第二位挑戰者不出意外的迅速跨出亭子,來的快,敗的也快。第三位,第四位,第五位之後,拓跋冬雷仍是沒受太大的傷,但不得不停下來服丹納氣。楚望舒眼光何等毒辣,幾場比試下來,不但把拓跋冬雷的招數、戰鬥習慣摸清,他的真氣混厚度也瞭然於胸。

儒家說一鼓作氣,再而衰三而竭,說的是士氣。修道也有類似的說法,這個氣指的是真氣。不管納氣法門如何高深,永遠是入不敷出,難逃「再而衰三而竭」的臼窠。但是前半句「一鼓作氣」又有高下之分。道門一鼓作氣最恐怖的應該是丹鼎派的「黃庭經」,號稱生生不息,一氣未盡,一息已生。

與之相比,拓跋冬雷的真氣不精純也不渾厚,屬於練氣境界中的最末流。

「練氣第四重。」愚山天雄喟嘆道:「放眼牧野城,無人能擋大公子風采。」

「冬雷自小便嗜武成痴,有這般境界不足為奇。」拓跋無疆笑呵呵道。

他不是不知道兩個嫡子之間的明爭暗鬥,樂的冷眼旁觀,但年他不也是這般過來的,沒有競爭就沒有進步,特別是豪門大戶,容易養出不學無術的紈絝。只要在他能忍受的框架內,怎麼折騰都可以。

長子嗜武,次子人情練達,八面玲瓏,各有各的好處,各有各的壞處。誰能奪嫡成功,各憑本事。

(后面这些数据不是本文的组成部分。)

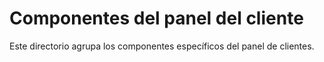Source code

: # Componentes del panel del cliente

Este directorio agrupa los componentes específicos del panel de clientes.
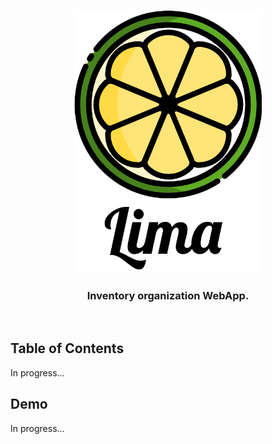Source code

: <p align="center">
<img src="design/lima-with-name.png" width="300" title="App Logo">
</p>
<h3 align="center">Inventory organization WebApp.</h3>
<br/>

## Table of Contents
In progress...

## Demo
In progress...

「我大哥祭祖大典前,就是練氣四重啦,二哥是初入練氣境,他也就只能靠那些狐朋狗友消耗我大哥。」拓跋憐兒嬌聲說。

「你也沒想象中的那麼蠢嗎。」

也許是剎那間的神態與水玲瓏太像,楚望舒不由的抬起手,按在她腦袋上。